THURSDAY, April 1, 2021 -- Individuals discharged from the hospital after acute COVID-19 have an increased risk for hospital readmission and mortality, according to a study published online March 31 in The BMJ.

Daniel Ayoubkhani, from the Office for National Statistics in Newport, Wales, and colleagues quantified rates of organ-specific dysfunction in individuals with COVID-19 after discharge from the hospital in a retrospective cohort study. A total of 47,780 individuals in England who were admitted to the hospital with COVID-19 and discharged alive by Aug. 31, 2020, were matched to controls from a pool of about 50 million people.

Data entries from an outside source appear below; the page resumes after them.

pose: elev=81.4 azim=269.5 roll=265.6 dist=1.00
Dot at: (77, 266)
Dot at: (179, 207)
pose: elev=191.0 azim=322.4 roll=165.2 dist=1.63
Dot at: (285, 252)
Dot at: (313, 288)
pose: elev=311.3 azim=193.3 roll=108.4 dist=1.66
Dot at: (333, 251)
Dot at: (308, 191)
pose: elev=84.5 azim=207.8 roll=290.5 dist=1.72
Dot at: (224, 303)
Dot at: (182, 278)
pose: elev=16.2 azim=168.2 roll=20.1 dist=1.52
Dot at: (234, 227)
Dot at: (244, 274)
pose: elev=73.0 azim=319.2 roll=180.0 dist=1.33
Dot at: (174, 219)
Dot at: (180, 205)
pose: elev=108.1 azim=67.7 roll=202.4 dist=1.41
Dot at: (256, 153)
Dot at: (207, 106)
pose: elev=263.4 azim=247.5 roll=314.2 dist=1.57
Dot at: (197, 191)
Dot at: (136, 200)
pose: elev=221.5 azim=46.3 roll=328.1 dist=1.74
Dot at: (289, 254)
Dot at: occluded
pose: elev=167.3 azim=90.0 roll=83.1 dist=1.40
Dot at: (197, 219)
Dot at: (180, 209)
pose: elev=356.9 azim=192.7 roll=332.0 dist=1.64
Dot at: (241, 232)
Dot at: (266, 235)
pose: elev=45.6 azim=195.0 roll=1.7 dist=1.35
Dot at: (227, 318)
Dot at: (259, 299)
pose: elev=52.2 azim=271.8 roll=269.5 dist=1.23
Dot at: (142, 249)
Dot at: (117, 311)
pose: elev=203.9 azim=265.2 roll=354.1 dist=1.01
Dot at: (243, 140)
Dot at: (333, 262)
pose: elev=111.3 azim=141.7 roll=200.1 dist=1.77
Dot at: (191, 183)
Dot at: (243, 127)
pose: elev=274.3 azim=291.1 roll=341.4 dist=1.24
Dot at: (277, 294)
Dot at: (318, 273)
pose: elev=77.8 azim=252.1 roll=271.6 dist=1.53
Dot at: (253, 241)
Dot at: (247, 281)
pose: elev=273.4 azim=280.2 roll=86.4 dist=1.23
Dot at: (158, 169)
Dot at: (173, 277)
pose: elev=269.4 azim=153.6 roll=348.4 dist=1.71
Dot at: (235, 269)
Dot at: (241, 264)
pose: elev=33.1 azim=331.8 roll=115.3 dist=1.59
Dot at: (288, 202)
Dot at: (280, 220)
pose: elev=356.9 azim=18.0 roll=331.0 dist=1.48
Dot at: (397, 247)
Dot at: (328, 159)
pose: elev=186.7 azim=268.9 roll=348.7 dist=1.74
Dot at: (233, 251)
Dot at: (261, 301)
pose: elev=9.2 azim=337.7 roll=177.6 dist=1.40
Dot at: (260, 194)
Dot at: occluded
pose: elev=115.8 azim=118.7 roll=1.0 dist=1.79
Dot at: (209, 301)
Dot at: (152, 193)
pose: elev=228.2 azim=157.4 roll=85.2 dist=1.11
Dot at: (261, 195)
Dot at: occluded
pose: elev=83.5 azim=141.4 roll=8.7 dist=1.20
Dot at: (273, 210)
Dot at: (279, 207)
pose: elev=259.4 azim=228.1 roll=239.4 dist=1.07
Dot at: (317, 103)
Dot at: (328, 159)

The researchers found that during a mean follow-up of 140 days, nearly one-third of those who were discharged after acute COVID-19 were readmitted (29.4 percent) and more than one in 10 (12.3 percent) died after discharge; these events occurred at rates of 766 and 320 per 1,000 person-years, respectively, which were 3.5 and 7.7 times greater than those in matched controls. Patients with COVID-19 also had significantly elevated rates of respiratory disease, diabetes, and cardiovascular disease, with 770, 127, and 126 diagnoses per 1,000 person-years, respectively. The rate ratios were higher for individuals aged younger than 70 years versus those aged 70 years and older and for ethnic-minority groups versus the White population, with the largest differences seen for respiratory disease (10.5 versus 4.6 and 11.4 versus 5.2, respectively).

"Urgent research is needed to understand the risk factors for post-COVID syndrome so that treatment can be targeted better to demographically and clinically at risk populations," the authors write.

One author disclosed financial ties to AstraZeneca.